In 1904 Leslie's Weekly gave detailed, illustrated instructions to long-skirted women on the complicated art of "right and wrong ways of entering a 'motor-wagon.'" But the following year Judge magazine pictured a long-skirted lass turning her back on her downcast horse, jilted for a new automobile, before which she stands in an ecstasy of admiration.

Again in 1905, Leslie's Weekly ran a photograph of "A statesman automobilist, Senator Depew, of New York, en route to the Capitol at Washington in his horseless carriage." Five years later, Hiram Johnson campaigned for the governorship of California by stumping the state in an automobile. He won; of course, not solely on that account, but it fit the Republican-Progressive style that he would exemplify into the 1920s.

The year before Johnson's election tour of California, Henry Ford's production lines began to turn out the millions of cars which, along with others, transformed American life. In and around Rochester, as elsewhere, the effects were multiple and deep.

The 1890s had been the decade of the bicycle. By the end of the decade 40,000 were registered in Rochester. "Bicycle racks cluttered Main Street in the late nineties when they could be found even at church entrances, and," writes Blake McKelvey, "Rochester won a new nickname, 'cycle town.'"

"Now," continues McKelvey, "Not only was the bicycle age cut short and the horse-and-buggy era brought to an end, but much of the time and energy available to other sports were also redirected into the new field of motoring. The team spirit and club life, which had such a remarkable development around the turn of the century, received little benefit from the automobile in spite of the auto club's efforts to develop group activities. Instead, it lent encouragement to the exhibition movement, stimulated a wider use of regional facilities for bathing and camping, and, most significant of all, helped to re-emphasize the family as an important unit in the social world."

Later, McKelvey adds: "Although mass spectacles were abandoned during [World War I], the popularity of the parks was maintained because of the increased number who arrived by auto. Indeed the major difficulty seemed to arise from the excessive use such visitors made of the parks. Numerous complaints against the cars which parked until late at night along romantic drives prompted the [city] council to pass an ordinance prohibiting that practice, though the police had a hard time enforcing it." In addition, seekers of sex-for-hire had also begun to take to wheels.

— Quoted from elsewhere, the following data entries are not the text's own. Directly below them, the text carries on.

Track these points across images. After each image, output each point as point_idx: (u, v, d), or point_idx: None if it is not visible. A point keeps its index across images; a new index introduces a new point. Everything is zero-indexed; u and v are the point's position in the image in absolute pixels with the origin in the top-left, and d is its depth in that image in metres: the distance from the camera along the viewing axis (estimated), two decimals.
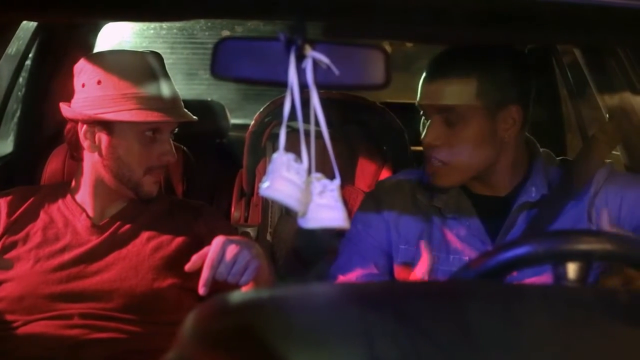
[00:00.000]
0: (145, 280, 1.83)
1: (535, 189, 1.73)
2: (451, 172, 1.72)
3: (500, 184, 1.77)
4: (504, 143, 1.71)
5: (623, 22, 1.49)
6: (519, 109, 1.70)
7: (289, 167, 1.13)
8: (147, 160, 1.86)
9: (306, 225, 1.15)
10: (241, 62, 1.16)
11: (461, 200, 1.78)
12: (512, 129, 1.71)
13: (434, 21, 1.46)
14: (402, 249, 1.80)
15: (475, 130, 1.68)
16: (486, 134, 1.69)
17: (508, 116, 1.70)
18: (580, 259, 1.14)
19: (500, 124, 1.69)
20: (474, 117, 1.68)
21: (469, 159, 1.70)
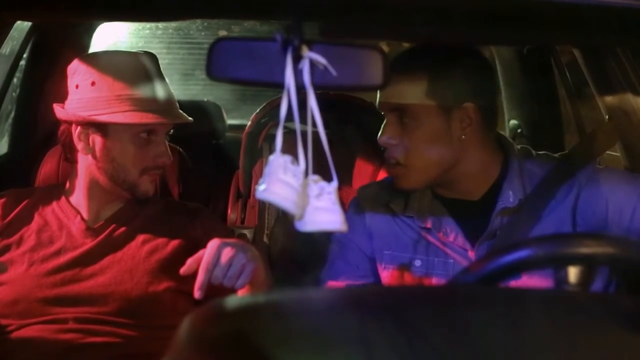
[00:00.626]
0: (140, 283, 1.82)
1: (513, 193, 1.70)
2: (410, 174, 1.69)
3: (471, 188, 1.74)
4: (463, 143, 1.68)
5: (622, 22, 1.48)
6: (474, 107, 1.67)
7: (286, 170, 1.12)
8: (142, 162, 1.85)
9: (303, 228, 1.14)
10: (237, 62, 1.15)
11: (434, 207, 1.76)
12: (469, 128, 1.67)
13: (432, 21, 1.45)
14: (387, 254, 1.79)
15: (428, 129, 1.66)
16: (440, 133, 1.66)
17: (463, 115, 1.67)
18: (582, 263, 1.13)
19: (455, 122, 1.67)
20: (427, 116, 1.66)
21: (426, 159, 1.68)
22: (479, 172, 1.72)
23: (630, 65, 1.82)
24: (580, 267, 1.13)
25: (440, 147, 1.67)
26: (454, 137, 1.67)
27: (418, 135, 1.66)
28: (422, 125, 1.66)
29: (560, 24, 1.52)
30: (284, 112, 1.10)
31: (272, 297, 1.05)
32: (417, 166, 1.68)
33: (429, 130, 1.66)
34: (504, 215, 1.70)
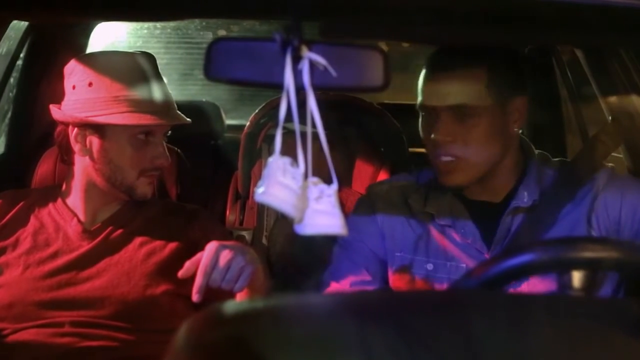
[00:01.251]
0: (137, 287, 1.80)
1: (527, 193, 1.69)
2: (463, 169, 1.67)
3: (498, 188, 1.73)
4: (512, 138, 1.69)
5: (625, 22, 1.46)
6: (524, 100, 1.68)
7: (285, 172, 1.11)
8: (139, 164, 1.83)
9: (302, 231, 1.14)
10: (235, 63, 1.14)
11: (455, 206, 1.74)
12: (518, 122, 1.68)
13: (433, 21, 1.44)
14: (398, 256, 1.76)
15: (488, 124, 1.65)
16: (498, 127, 1.66)
17: (515, 108, 1.67)
18: (587, 267, 1.11)
19: (509, 116, 1.67)
20: (486, 111, 1.64)
21: (481, 154, 1.67)
22: (507, 172, 1.73)
23: (633, 66, 1.81)
24: (585, 271, 1.12)
25: (496, 142, 1.67)
26: (507, 131, 1.67)
27: (477, 130, 1.65)
28: (482, 119, 1.64)
29: (562, 24, 1.51)
30: (283, 113, 1.09)
31: (270, 302, 1.03)
32: (473, 161, 1.67)
33: (487, 125, 1.65)
34: (516, 214, 1.69)
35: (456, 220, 1.73)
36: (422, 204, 1.76)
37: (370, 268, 1.79)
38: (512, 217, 1.70)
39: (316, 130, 1.05)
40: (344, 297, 1.15)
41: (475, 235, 1.71)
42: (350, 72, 1.10)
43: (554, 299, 1.08)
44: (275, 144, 1.10)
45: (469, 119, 1.64)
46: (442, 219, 1.74)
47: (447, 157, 1.67)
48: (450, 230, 1.73)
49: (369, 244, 1.79)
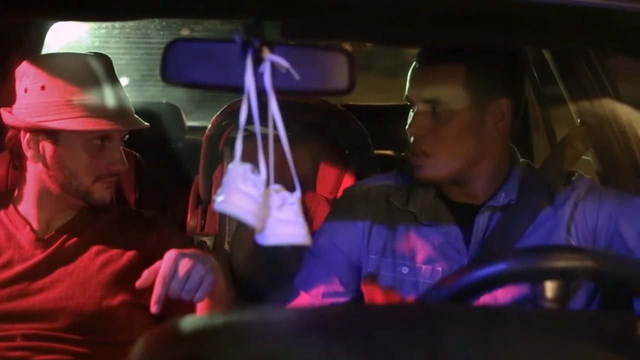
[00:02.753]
0: (93, 297, 1.74)
1: (505, 194, 1.68)
2: (436, 165, 1.65)
3: (479, 191, 1.70)
4: (491, 140, 1.65)
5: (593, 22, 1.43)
6: (509, 103, 1.65)
7: (246, 179, 1.08)
8: (95, 170, 1.77)
9: (264, 242, 1.11)
10: (194, 65, 1.11)
11: (438, 206, 1.71)
12: (500, 124, 1.65)
13: (399, 22, 1.40)
14: (373, 259, 1.72)
15: (462, 121, 1.63)
16: (473, 126, 1.64)
17: (497, 109, 1.64)
18: (560, 277, 1.07)
19: (489, 117, 1.64)
20: (462, 109, 1.62)
21: (454, 151, 1.64)
22: (490, 175, 1.70)
23: (602, 67, 1.79)
24: (558, 281, 1.08)
25: (470, 141, 1.64)
26: (484, 132, 1.64)
27: (450, 127, 1.63)
28: (455, 117, 1.62)
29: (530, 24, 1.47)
30: (243, 118, 1.07)
31: (230, 318, 0.98)
32: (444, 157, 1.65)
33: (462, 124, 1.63)
34: (492, 213, 1.67)
35: (438, 220, 1.70)
36: (405, 202, 1.73)
37: (343, 277, 1.74)
38: (489, 216, 1.67)
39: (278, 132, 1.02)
40: (307, 312, 1.11)
41: (457, 235, 1.68)
42: (313, 75, 1.07)
43: (527, 313, 1.05)
44: (236, 150, 1.07)
45: (443, 115, 1.62)
46: (424, 218, 1.70)
47: (419, 151, 1.65)
48: (431, 231, 1.70)
49: (345, 249, 1.75)
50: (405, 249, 1.70)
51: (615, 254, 1.42)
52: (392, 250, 1.71)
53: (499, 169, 1.70)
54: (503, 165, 1.71)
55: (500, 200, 1.67)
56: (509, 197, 1.67)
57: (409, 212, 1.72)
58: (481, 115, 1.63)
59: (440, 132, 1.63)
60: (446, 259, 1.67)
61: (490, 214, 1.68)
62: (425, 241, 1.69)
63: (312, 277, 1.75)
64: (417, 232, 1.70)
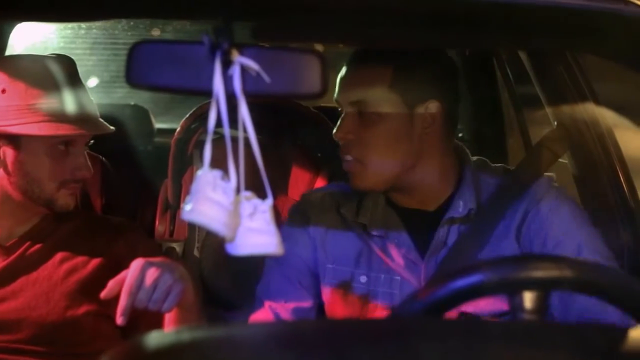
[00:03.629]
0: (57, 308, 1.69)
1: (463, 203, 1.63)
2: (368, 172, 1.61)
3: (427, 197, 1.66)
4: (423, 144, 1.61)
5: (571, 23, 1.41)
6: (439, 106, 1.60)
7: (215, 187, 1.05)
8: (59, 176, 1.72)
9: (235, 252, 1.08)
10: (160, 68, 1.05)
11: (388, 215, 1.67)
12: (430, 128, 1.60)
13: (371, 23, 1.37)
14: (330, 268, 1.69)
15: (389, 124, 1.59)
16: (402, 130, 1.59)
17: (426, 112, 1.60)
18: (540, 287, 1.04)
19: (418, 121, 1.59)
20: (388, 111, 1.59)
21: (384, 156, 1.60)
22: (436, 179, 1.65)
23: (578, 69, 1.76)
24: (537, 292, 1.04)
25: (400, 145, 1.60)
26: (415, 135, 1.60)
27: (378, 131, 1.58)
28: (382, 120, 1.58)
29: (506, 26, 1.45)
30: (212, 123, 1.03)
31: (197, 334, 0.94)
32: (375, 164, 1.60)
33: (389, 126, 1.58)
34: (452, 224, 1.62)
35: (389, 230, 1.66)
36: (355, 213, 1.69)
37: (303, 282, 1.71)
38: (448, 227, 1.63)
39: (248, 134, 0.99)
40: (277, 327, 1.06)
41: (409, 245, 1.65)
42: (285, 78, 1.04)
43: (507, 326, 1.01)
44: (205, 156, 1.04)
45: (370, 117, 1.58)
46: (374, 229, 1.67)
47: (349, 157, 1.62)
48: (384, 241, 1.66)
49: (302, 255, 1.71)
50: (362, 258, 1.66)
51: (594, 263, 1.39)
52: (349, 260, 1.67)
53: (444, 172, 1.65)
54: (448, 168, 1.66)
55: (459, 211, 1.62)
56: (469, 206, 1.62)
57: (360, 223, 1.68)
58: (410, 118, 1.59)
59: (367, 136, 1.59)
60: (403, 268, 1.63)
61: (449, 226, 1.63)
62: (381, 251, 1.65)
63: (273, 284, 1.72)
64: (372, 241, 1.67)
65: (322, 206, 1.73)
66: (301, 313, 1.70)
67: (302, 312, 1.70)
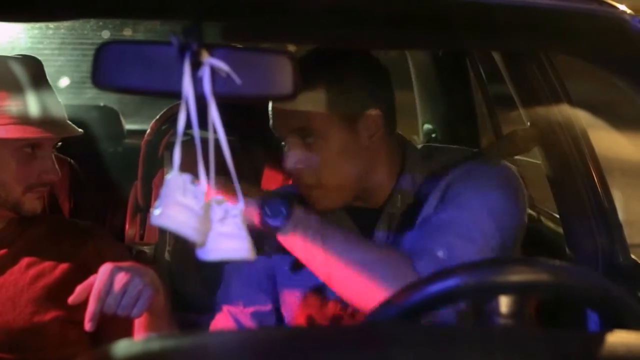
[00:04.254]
0: (23, 314, 1.65)
1: (401, 197, 1.60)
2: (327, 195, 1.57)
3: (375, 195, 1.62)
4: (372, 152, 1.58)
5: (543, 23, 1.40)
6: (379, 113, 1.56)
7: (185, 191, 1.02)
8: (26, 179, 1.68)
9: (205, 257, 1.06)
10: (128, 69, 1.02)
11: (341, 216, 1.63)
12: (376, 135, 1.57)
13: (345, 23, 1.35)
14: (286, 271, 1.65)
15: (336, 143, 1.53)
16: (349, 145, 1.55)
17: (369, 122, 1.56)
18: (515, 291, 1.02)
19: (362, 131, 1.55)
20: (331, 130, 1.53)
21: (340, 175, 1.56)
22: (383, 178, 1.61)
23: (552, 70, 1.75)
24: (513, 296, 1.03)
25: (352, 160, 1.56)
26: (362, 146, 1.56)
27: (327, 153, 1.53)
28: (328, 141, 1.53)
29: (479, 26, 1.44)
30: (181, 125, 1.00)
31: (167, 343, 0.91)
32: (333, 184, 1.56)
33: (336, 145, 1.53)
34: (391, 220, 1.59)
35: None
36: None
37: (263, 285, 1.68)
38: (388, 223, 1.60)
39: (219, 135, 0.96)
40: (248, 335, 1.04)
41: None
42: (256, 79, 1.01)
43: (484, 332, 0.99)
44: (174, 159, 1.01)
45: (315, 143, 1.53)
46: None
47: (306, 184, 1.57)
48: None
49: (261, 258, 1.66)
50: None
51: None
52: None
53: (392, 167, 1.62)
54: (392, 164, 1.62)
55: (397, 205, 1.60)
56: (407, 202, 1.59)
57: None
58: (354, 131, 1.54)
59: (318, 161, 1.53)
60: None
61: (390, 222, 1.60)
62: None
63: (233, 289, 1.69)
64: None
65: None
66: (261, 317, 1.67)
67: (262, 317, 1.67)
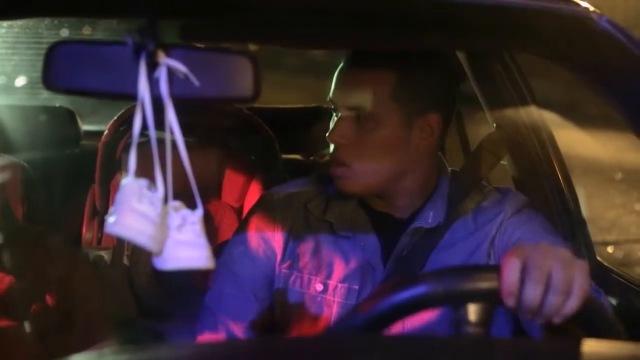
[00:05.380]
0: None
1: (433, 213, 1.57)
2: (356, 177, 1.53)
3: (404, 204, 1.59)
4: (417, 155, 1.55)
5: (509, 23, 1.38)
6: (439, 118, 1.54)
7: (141, 197, 0.98)
8: None
9: (162, 266, 1.02)
10: (81, 70, 0.97)
11: (357, 215, 1.59)
12: (428, 140, 1.54)
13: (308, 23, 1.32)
14: (286, 273, 1.58)
15: (387, 133, 1.51)
16: (399, 139, 1.52)
17: (426, 124, 1.53)
18: (484, 299, 0.99)
19: (416, 131, 1.53)
20: (388, 120, 1.51)
21: (377, 165, 1.53)
22: (417, 189, 1.58)
23: (517, 70, 1.73)
24: (482, 304, 1.00)
25: (394, 154, 1.53)
26: (411, 146, 1.53)
27: (374, 139, 1.51)
28: (381, 128, 1.50)
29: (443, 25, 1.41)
30: (137, 129, 0.95)
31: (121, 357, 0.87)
32: (366, 171, 1.53)
33: (387, 135, 1.51)
34: (415, 235, 1.56)
35: (357, 231, 1.58)
36: (322, 210, 1.61)
37: (258, 294, 1.60)
38: (412, 236, 1.57)
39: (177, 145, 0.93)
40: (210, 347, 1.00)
41: (375, 249, 1.57)
42: (215, 81, 0.97)
43: (451, 341, 0.96)
44: (130, 164, 0.97)
45: (367, 124, 1.51)
46: (342, 228, 1.58)
47: (339, 161, 1.54)
48: (348, 244, 1.58)
49: (260, 262, 1.60)
50: (321, 264, 1.57)
51: None
52: (307, 265, 1.58)
53: (426, 183, 1.60)
54: (430, 179, 1.60)
55: (428, 222, 1.56)
56: (438, 219, 1.56)
57: (326, 222, 1.59)
58: (408, 128, 1.52)
59: (362, 142, 1.51)
60: (362, 277, 1.55)
61: (413, 236, 1.57)
62: (342, 256, 1.57)
63: (225, 294, 1.60)
64: (335, 244, 1.58)
65: (287, 205, 1.64)
66: (256, 329, 1.60)
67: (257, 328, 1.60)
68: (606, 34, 1.26)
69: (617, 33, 1.25)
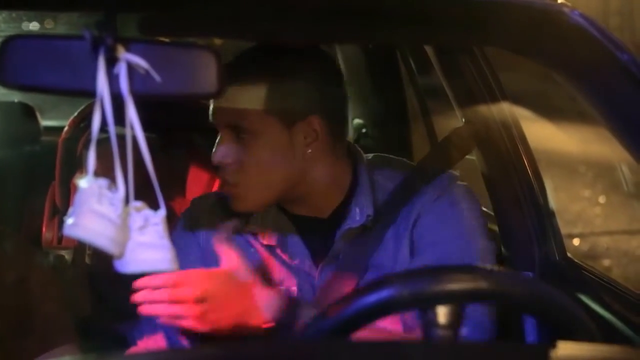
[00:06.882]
0: None
1: (360, 210, 1.53)
2: (247, 195, 1.50)
3: (320, 204, 1.56)
4: (309, 158, 1.51)
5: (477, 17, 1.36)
6: (320, 120, 1.50)
7: (101, 198, 0.95)
8: None
9: (124, 269, 1.00)
10: (37, 65, 0.94)
11: (280, 223, 1.56)
12: (314, 143, 1.50)
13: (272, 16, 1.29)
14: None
15: (267, 144, 1.47)
16: (282, 149, 1.48)
17: (308, 128, 1.49)
18: (454, 300, 0.97)
19: (299, 137, 1.49)
20: (266, 132, 1.47)
21: (265, 179, 1.49)
22: (328, 186, 1.54)
23: (486, 64, 1.72)
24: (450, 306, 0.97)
25: (282, 164, 1.49)
26: (297, 152, 1.49)
27: (255, 153, 1.47)
28: (259, 140, 1.46)
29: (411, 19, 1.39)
30: (96, 127, 0.93)
31: None
32: (255, 186, 1.49)
33: (267, 147, 1.47)
34: (351, 235, 1.53)
35: (283, 238, 1.55)
36: (245, 220, 1.56)
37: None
38: (343, 241, 1.54)
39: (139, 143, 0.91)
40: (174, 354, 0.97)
41: (304, 254, 1.55)
42: (177, 77, 0.94)
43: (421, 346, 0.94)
44: (88, 163, 0.94)
45: (246, 140, 1.47)
46: (266, 237, 1.55)
47: (228, 180, 1.51)
48: (278, 250, 1.55)
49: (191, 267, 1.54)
50: (256, 270, 1.54)
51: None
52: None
53: (335, 179, 1.56)
54: (339, 174, 1.56)
55: (356, 219, 1.52)
56: (365, 213, 1.52)
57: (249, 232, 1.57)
58: (290, 136, 1.48)
59: (245, 160, 1.48)
60: (298, 278, 1.53)
61: (349, 235, 1.54)
62: (275, 261, 1.55)
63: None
64: (266, 251, 1.56)
65: (210, 214, 1.61)
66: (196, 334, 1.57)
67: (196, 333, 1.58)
68: (578, 27, 1.24)
69: (589, 27, 1.24)
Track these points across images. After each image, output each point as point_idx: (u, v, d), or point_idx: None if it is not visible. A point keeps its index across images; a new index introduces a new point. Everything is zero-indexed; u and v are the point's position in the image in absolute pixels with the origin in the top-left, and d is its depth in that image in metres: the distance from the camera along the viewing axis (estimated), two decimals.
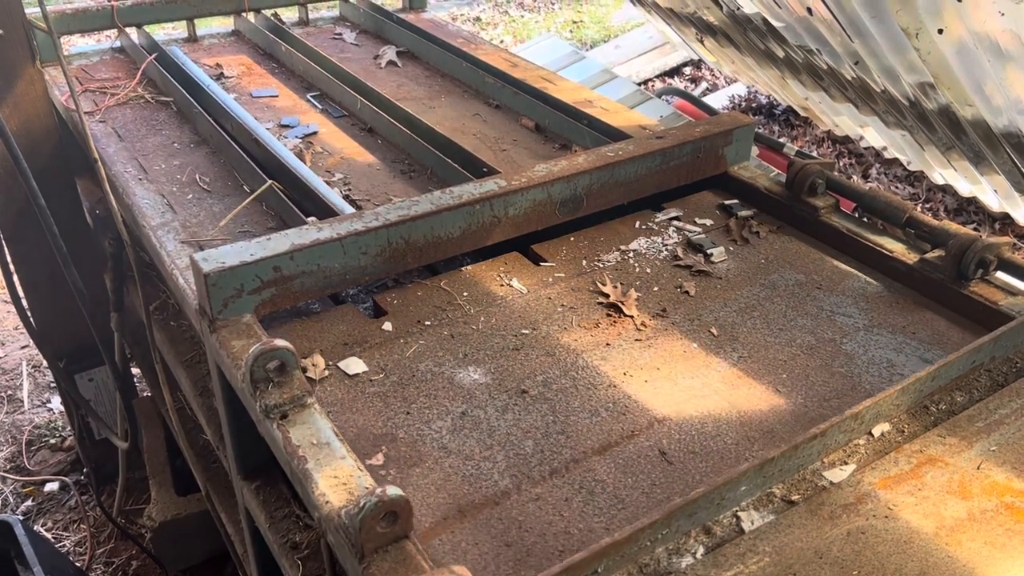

Housing and servicing the new machines brought changes. By 1920 about 500 gasoline stations had sprung up in the city and 1000 new garages were built each year, often replacing family vegetable patches. (When trolley lines served neighborhoods, it made sense to shorten walking distances by building houses on relatively small lots. Even today many older city streets are lined with houses too close together to allow driveways for automobiles.) By 1925 "the number of cars in the county...exceeded the number of its dwelling units." Shoppers and employees in cars ranged beyond neighborhood and centrally located businesses and factories. The suburbs beckoned ever more seductively.